In Connecticut, state law protects both public-sector and private-sector employees engaged in activities cited in the First Amendment, “provided such activity does not substantially or materially interfere with the employee’s bona fide job performance or the working relationship between the employee and the employer.”
“Connecticut is an unusual state because the statute extends the protection that a public employee would have to a private employee,” Pandya said. “You could always bring a lawsuit if you’re fired, but whether or not you win depends on the facts of your case.”
Weingarden said that public employees and private employees who belong to labor unions are also afforded protection from dismissal if their union contracts specifically include a provision for free speech and assembly. Still, “I’ve never seen an employee contract involving a defense against being dismissed that includes being outspoken or having political views opposite of employers,” he said.
Michael Carriger, an assistant professor specializing in management and leadership at Sacred Heart University’s Jack Welch College of Business, said employee contracts could also spell out which activities are not welcomed.
“Generally speaking, what you do on your own time is your business,” he said. “However, it depends on what’s in your employee contract. If it states you’re a representative of the company, then you are not allowed to represent the company in a negative way, even on your own time. But most contracts do not have that clause.”
In the academic environment, “Universities would be hard-pressed to kick out a student short of the student doing something violent or against the code of policy of the university,” said Terrence P. Dwyer, professor of legal studies in the Division of Justice and Law Administration at Western Connecticut State University’s Ancell School of Business. “Universities can sanction a student for something that happens off-campus — for example, a sexual assault.”
Yet Dwyer worried that expelling or sanctioning a student for off-campus political activities could spin out of control. “What happens when we shoot down messages we don’t like? At what point do we stop?”
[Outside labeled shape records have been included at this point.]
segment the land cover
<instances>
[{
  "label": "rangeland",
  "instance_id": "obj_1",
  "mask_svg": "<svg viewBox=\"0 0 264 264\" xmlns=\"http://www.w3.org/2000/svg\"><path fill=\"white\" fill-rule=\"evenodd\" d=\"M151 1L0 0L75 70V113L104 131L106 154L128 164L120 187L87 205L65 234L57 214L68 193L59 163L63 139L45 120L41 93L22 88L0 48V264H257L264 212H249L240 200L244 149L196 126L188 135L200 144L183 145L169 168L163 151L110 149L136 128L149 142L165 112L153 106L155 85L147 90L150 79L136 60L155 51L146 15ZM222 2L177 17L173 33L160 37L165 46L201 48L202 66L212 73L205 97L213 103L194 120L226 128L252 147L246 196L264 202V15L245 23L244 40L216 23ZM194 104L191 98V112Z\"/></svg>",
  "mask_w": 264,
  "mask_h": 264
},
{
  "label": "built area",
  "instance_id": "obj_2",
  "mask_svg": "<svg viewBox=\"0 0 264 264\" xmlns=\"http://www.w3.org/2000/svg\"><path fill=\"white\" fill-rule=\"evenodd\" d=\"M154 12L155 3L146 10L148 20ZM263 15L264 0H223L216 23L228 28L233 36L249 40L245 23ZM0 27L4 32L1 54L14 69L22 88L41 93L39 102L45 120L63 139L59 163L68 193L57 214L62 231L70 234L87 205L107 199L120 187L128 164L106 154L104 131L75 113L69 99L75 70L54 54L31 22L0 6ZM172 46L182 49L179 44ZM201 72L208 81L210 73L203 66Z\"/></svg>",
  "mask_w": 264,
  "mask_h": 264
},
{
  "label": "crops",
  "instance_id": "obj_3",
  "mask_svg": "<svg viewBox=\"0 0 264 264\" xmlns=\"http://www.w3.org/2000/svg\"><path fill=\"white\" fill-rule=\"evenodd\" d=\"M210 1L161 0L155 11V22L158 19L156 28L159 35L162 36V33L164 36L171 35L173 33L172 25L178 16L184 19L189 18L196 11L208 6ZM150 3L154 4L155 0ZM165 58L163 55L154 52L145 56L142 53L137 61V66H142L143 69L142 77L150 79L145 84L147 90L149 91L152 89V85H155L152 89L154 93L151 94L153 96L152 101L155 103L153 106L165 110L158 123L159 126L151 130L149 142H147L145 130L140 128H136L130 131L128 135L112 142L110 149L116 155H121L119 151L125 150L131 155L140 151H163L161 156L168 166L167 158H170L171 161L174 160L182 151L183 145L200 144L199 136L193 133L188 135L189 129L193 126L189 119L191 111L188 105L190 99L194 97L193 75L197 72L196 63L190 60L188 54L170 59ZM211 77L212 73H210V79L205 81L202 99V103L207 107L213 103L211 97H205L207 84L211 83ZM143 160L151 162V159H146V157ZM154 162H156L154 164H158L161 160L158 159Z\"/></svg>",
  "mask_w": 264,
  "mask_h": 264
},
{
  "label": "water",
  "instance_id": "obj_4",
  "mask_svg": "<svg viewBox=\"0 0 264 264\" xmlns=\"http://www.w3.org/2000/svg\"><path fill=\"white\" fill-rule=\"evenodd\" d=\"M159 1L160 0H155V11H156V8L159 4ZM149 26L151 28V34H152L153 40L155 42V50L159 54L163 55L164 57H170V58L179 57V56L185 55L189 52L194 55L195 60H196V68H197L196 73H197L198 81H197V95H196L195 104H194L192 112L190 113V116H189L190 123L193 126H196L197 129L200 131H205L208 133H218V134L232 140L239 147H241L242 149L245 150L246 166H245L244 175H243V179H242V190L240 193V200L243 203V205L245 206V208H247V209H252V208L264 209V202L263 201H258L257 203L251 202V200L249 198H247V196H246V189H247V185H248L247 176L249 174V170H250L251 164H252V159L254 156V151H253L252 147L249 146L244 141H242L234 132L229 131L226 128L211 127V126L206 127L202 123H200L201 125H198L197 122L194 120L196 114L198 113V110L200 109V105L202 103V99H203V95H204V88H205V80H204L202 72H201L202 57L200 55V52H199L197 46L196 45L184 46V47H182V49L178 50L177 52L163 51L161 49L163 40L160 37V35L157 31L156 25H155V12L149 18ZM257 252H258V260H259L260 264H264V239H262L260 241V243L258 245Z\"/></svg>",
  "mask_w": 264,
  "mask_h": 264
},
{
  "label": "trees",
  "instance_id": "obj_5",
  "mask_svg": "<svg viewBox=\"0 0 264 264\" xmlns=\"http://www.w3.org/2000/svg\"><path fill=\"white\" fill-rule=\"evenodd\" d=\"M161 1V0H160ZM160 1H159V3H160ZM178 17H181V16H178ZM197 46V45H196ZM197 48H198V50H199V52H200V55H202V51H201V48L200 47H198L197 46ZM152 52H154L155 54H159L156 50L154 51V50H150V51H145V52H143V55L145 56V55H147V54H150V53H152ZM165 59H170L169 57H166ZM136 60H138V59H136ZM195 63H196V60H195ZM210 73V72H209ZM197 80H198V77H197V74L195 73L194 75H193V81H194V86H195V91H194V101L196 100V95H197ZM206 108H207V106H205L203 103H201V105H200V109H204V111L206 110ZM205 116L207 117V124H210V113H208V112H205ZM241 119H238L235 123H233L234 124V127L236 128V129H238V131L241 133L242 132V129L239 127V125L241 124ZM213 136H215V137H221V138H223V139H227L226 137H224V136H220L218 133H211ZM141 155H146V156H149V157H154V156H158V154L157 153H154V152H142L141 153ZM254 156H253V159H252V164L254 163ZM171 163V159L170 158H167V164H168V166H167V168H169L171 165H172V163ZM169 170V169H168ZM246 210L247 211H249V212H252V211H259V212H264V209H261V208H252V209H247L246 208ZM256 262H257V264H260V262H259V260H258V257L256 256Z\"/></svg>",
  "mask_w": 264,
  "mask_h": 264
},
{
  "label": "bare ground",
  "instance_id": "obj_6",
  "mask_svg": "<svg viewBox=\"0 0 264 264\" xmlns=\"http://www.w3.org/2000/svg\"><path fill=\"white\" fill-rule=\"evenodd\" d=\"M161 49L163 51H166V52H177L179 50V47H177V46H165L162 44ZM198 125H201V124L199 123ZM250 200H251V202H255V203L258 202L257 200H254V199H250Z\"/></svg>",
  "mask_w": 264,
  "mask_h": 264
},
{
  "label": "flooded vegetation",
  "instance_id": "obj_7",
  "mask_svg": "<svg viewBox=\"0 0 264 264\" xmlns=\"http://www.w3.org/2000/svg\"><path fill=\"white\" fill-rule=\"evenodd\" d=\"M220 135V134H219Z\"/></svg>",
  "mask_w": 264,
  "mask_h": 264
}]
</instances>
Randolph M. McLaughlin, a civil rights attorney and professor at Pace University’s Elisabeth Haub School of Law, agreed. “The university is supposed to be an open marketplace for ideas,” he said. “Universities should not be policing the thoughts of students off campus.”
In the workplace, however, job firings and disciplinary action by employers like those that followed the violent Charlottesville protest could become more common.
“As the political climate becomes more polarized and contentious, employers are going to take a look at the political activities of their employees,” said attorney James L. Hyer, a partner at Bashian & Farber LLP in White Plains. That area of employment law is still relatively undeveloped, he noted.
“Due to the rise of social media and the ability to express one’s views on politics, employees should be concerned about either making their posts private or limiting who can see them, or maybe not posting at all,” he said. “This is not out of fear of retribution, but the understanding that what is posted online never really goes away.”